Todos esses passos são importantes, mas precisamos de uma resposta ainda maior. Existem alguns caminhos para que governos nacionais e outros atores mantenham o ritmo em 2020 e façam avançar a agenda climática.

  1. Tomar a decisão certa ao retomar economias. Como destacou o secretário-geral da ONU na mensagem do Dia da Terra, a resposta dos países à crise econômica deve incluir investimentos em empregos e transição verdes por meio de infraestrutura mais resiliente, incluindo redes de água, energia, transporte, saúde e saneamento. Investimentos de baixo carbono em transporte e energia podem gerar mais empregos por dólar gasto do que insistir em combustíveis fósseis; aproveitar esses investimentos pode acelerar a transição.

    Os países devem evitar o resgate de indústrias poluentes, a menos que essas se comprometam a se tornar neutras em carbono e a acabar com os subsídios aos combustíveis fósseis. O risco climático deve ser considerado em qualquer decisão financeira ou política e os países devem considerar a possibilidade de precificar o carbono. A cooperação internacional será fundamental para que tudo isso aconteça, sem deixar ninguém para trás.

  2. Identificar outras oportunidades para aprimorar as NDCs. Os países devem explorar maneiras de preparar NDCs e processos nacionais de adaptação mais ambiciosos. Suas respostas de retomada da economia após a crise de saúde da Covid-19 devem reforçar mutuamente os objetivos de ação climática.

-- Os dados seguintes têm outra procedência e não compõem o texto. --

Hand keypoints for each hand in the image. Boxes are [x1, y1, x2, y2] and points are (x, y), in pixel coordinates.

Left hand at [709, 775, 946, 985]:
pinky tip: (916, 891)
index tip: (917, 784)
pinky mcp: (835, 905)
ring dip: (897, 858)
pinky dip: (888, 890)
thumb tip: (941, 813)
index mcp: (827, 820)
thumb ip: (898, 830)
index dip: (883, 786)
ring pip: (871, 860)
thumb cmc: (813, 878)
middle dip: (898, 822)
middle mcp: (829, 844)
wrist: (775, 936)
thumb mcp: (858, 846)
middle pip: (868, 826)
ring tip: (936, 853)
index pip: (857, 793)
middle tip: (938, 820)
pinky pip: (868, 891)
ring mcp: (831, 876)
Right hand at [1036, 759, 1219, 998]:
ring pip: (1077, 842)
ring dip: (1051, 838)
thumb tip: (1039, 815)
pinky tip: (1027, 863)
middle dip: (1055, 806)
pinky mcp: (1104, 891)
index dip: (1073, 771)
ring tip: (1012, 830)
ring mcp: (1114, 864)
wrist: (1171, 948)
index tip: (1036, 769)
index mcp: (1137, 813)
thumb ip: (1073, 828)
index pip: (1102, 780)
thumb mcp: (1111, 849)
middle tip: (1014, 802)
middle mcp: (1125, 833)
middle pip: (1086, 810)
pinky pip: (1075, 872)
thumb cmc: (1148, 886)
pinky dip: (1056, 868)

    Países como o Chile já apresentaram NDCs mais fortes, destacando oportunidades de criação de emprego que podem impulsionar a economia do país de maneira mais sustentável. Outros países devem seguir o exemplo.

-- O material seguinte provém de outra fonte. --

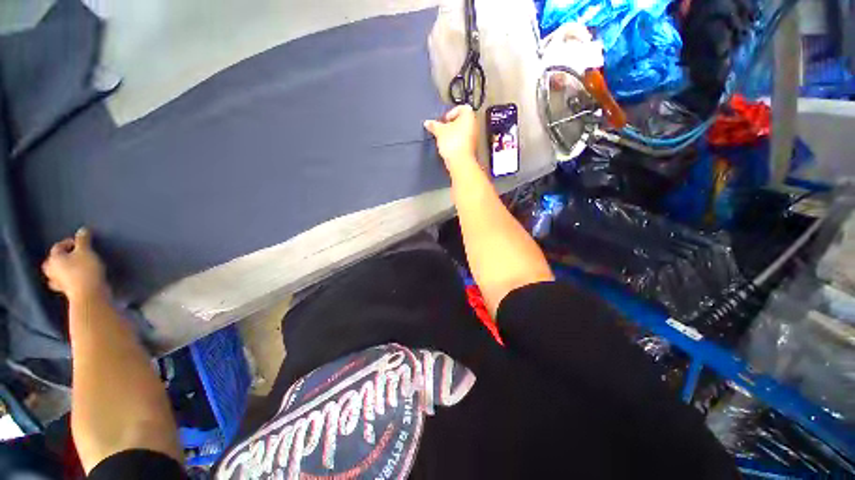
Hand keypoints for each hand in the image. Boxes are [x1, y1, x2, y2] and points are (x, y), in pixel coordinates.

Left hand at [42, 228, 107, 301]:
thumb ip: (83, 240)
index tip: (82, 242)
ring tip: (70, 267)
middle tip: (71, 255)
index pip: (58, 246)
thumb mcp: (86, 251)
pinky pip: (63, 283)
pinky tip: (72, 280)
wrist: (89, 294)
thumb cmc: (85, 270)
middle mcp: (52, 270)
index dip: (69, 242)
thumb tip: (83, 230)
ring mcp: (58, 282)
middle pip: (52, 261)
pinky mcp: (66, 291)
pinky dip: (66, 280)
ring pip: (55, 274)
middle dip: (60, 258)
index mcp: (54, 259)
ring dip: (60, 270)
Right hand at [424, 105, 478, 171]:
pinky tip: (449, 147)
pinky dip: (456, 142)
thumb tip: (428, 123)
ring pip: (462, 131)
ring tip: (444, 139)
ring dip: (453, 133)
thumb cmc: (452, 142)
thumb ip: (434, 125)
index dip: (451, 113)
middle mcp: (474, 125)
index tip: (444, 120)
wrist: (460, 161)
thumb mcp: (439, 131)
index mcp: (469, 116)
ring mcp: (474, 137)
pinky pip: (463, 141)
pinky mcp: (471, 147)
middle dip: (451, 124)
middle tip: (443, 129)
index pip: (461, 108)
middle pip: (462, 120)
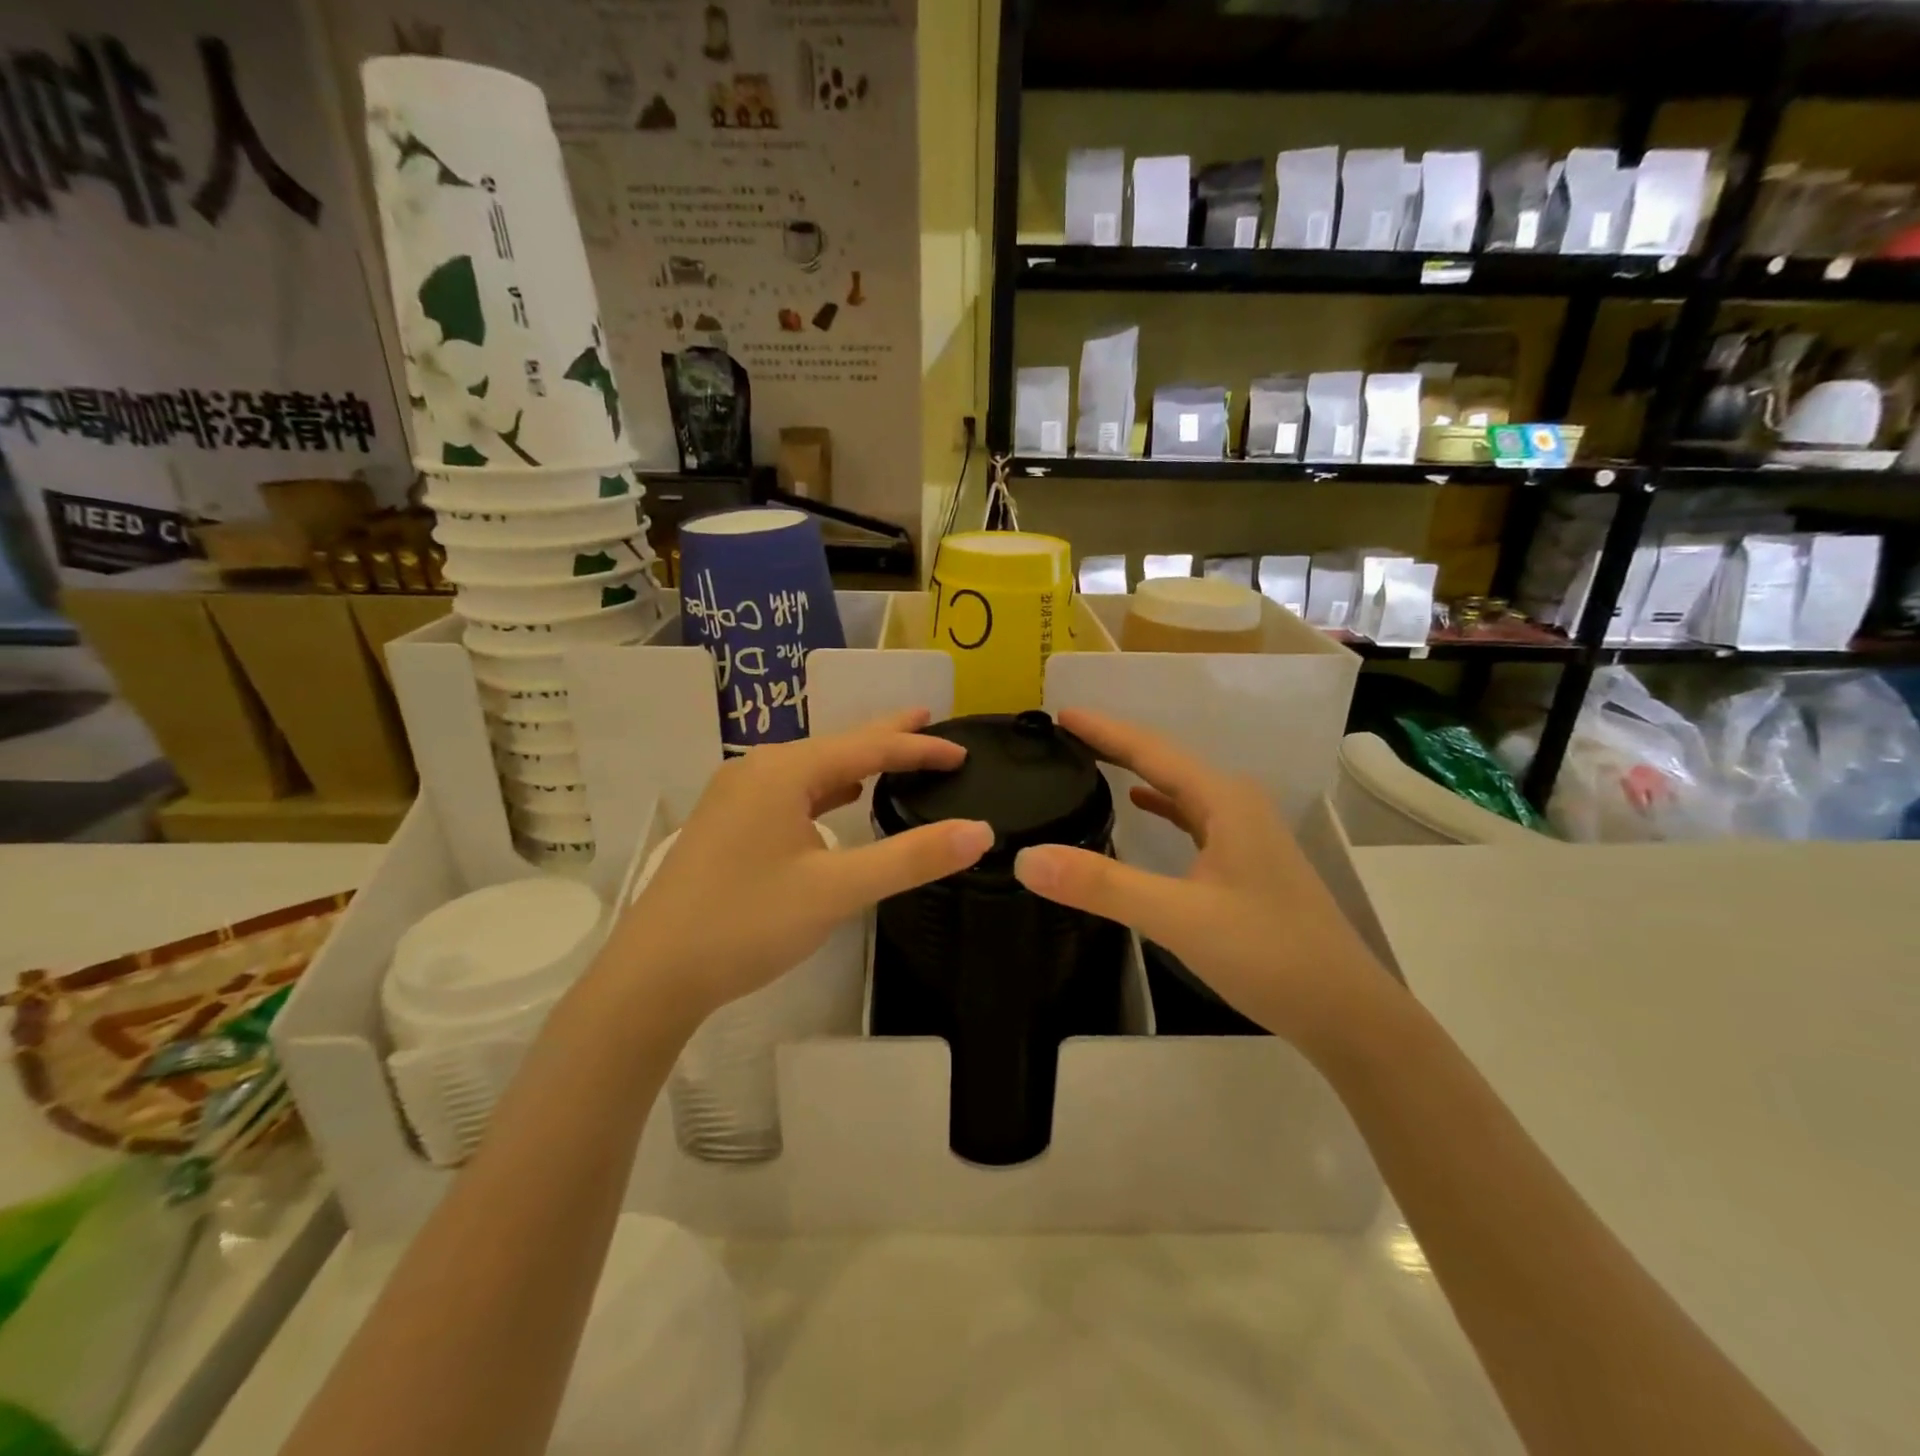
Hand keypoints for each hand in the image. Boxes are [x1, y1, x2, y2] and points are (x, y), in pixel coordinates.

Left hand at [615, 710, 992, 1026]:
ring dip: (855, 762)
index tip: (963, 753)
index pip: (868, 746)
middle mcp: (757, 769)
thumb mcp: (837, 890)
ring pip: (811, 768)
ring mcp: (736, 794)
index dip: (919, 748)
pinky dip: (825, 789)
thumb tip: (979, 831)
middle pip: (837, 744)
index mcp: (783, 771)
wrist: (652, 974)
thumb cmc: (746, 923)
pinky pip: (790, 791)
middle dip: (886, 736)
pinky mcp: (728, 822)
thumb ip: (910, 858)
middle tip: (930, 721)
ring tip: (892, 758)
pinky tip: (839, 800)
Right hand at [1011, 709, 1396, 1056]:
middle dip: (1114, 745)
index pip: (1150, 750)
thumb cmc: (1268, 955)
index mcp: (1224, 800)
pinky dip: (1161, 805)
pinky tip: (1140, 807)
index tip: (1059, 715)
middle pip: (1165, 761)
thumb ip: (1102, 885)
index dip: (1103, 730)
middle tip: (1064, 735)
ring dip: (1136, 770)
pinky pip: (1192, 816)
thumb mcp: (1178, 918)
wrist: (1347, 1012)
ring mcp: (1246, 833)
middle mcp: (1237, 804)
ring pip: (1180, 788)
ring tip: (1091, 760)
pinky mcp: (1246, 862)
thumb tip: (1026, 859)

  3. Mais colaboração internacional antes da COP26. Uma convocação global por planos de recuperação melhores e mais ecológicos, como sugeriu recentemente o ministro do Meio Ambiente do Japão, pode oferecer uma importante oportunidade para promover a cooperação e o aprendizado entre os países. Essa convocação pode se basear nos vários diálogos já ocorrendo sobre esse assunto (muitos dos quais com participação ativa do WRI).

    Essas conversas também podem subsidiar as próximas reuniões do G7 e do G20.

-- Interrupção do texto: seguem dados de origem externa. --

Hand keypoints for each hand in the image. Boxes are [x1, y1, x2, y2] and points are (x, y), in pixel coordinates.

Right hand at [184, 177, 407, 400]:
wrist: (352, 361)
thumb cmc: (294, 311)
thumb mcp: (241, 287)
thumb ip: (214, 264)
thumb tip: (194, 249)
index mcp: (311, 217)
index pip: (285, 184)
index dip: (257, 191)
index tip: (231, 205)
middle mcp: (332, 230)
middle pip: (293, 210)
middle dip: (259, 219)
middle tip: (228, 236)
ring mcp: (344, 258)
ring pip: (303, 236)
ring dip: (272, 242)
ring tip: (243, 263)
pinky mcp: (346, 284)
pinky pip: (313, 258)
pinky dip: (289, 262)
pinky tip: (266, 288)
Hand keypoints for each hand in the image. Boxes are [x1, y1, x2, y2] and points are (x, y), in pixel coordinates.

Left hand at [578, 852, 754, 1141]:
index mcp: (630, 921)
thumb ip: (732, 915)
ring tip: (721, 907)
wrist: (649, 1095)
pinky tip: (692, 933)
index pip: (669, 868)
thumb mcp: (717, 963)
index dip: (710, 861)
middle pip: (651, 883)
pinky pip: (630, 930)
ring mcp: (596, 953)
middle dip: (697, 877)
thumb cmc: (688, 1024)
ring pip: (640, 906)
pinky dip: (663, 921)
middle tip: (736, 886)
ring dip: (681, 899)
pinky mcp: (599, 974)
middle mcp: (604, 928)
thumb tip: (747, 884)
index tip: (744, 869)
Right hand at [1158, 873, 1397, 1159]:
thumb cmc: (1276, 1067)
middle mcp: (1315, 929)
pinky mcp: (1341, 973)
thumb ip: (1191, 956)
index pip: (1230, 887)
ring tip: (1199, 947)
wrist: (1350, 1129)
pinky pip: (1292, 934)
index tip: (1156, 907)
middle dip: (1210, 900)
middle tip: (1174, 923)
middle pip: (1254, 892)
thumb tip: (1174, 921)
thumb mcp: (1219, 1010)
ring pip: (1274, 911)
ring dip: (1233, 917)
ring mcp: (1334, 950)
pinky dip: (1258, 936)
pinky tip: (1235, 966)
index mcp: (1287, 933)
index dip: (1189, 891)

    Os eventos da Semana do Clima, que serão realizados virtualmente durante a Assembléia Geral da ONU em setembro, e a próxima sessão de negociação climática da ONU em outubro oferecem pontos de pressão e oportunidades claras para avançar na agenda climática. Os países e a sociedade civil podem usar as datas originais da COP26 em novembro, após a eleição presidencial dos EUA, como um momento para expressar uma clara determinação em cumprir a promessa do Acordo de Paris.

  4. Manter a responsabilidade. A ausência de uma COP em 2020 não deve diminuir a vigilância e a expectativa globais. Embora os países não se reúnam na Cúpula da ONU em Glasgow, em novembro, ainda resta a oportunidade de examinar com honestidade os compromissos climáticos assumidos até agora, soar o alarme, chamar à responsabilidade os retardatários, louvar os verdadeiros campeões e pressionar os países a fazerem melhor.

    Espera-se dos países, especialmente de economias avançadas como Japão e Nova Zelândia, que cumpram seus compromissos de comunicar NDCs mais ambiciosas antes da COP26, as quais podem ser apoiadas por planos de recuperação econômica alinhados com o Acordo de Paris. O movimento climático continuará a se mobilizar online e usar meios inovadores para impulsionar a agenda do clima.

Ação climática em tempos de Covid-19

O novo coronavírus nos mostrou a importância de termos sociedades saudáveis, conectadas e resilientes. Não podemos garantir essas qualidades a longo prazo sem ação climática coletiva. Os principais eventos sobre o clima podem ser adiados, mas a emergência climática persiste.

Como disse o secretário-geral da ONU: "Dizem que o momento mais escuro precede o amanhecer. Vivemos dias sombrios, mas não dias sem esperança. Temos uma oportunidade breve e rara de mudar nosso mundo para melhor."

Devemos usar a experiência da Covid-19 como um impulso para acelerar nossos esforços por um futuro seguro e sustentável para todos. A cooperação internacional e o multilateralismo seguirão mais importantes do que nunca. É hora de reinventar e reforçar as formas como cooperamos e tomamos decisões, e de renovar nosso senso de solidariedade e urgência.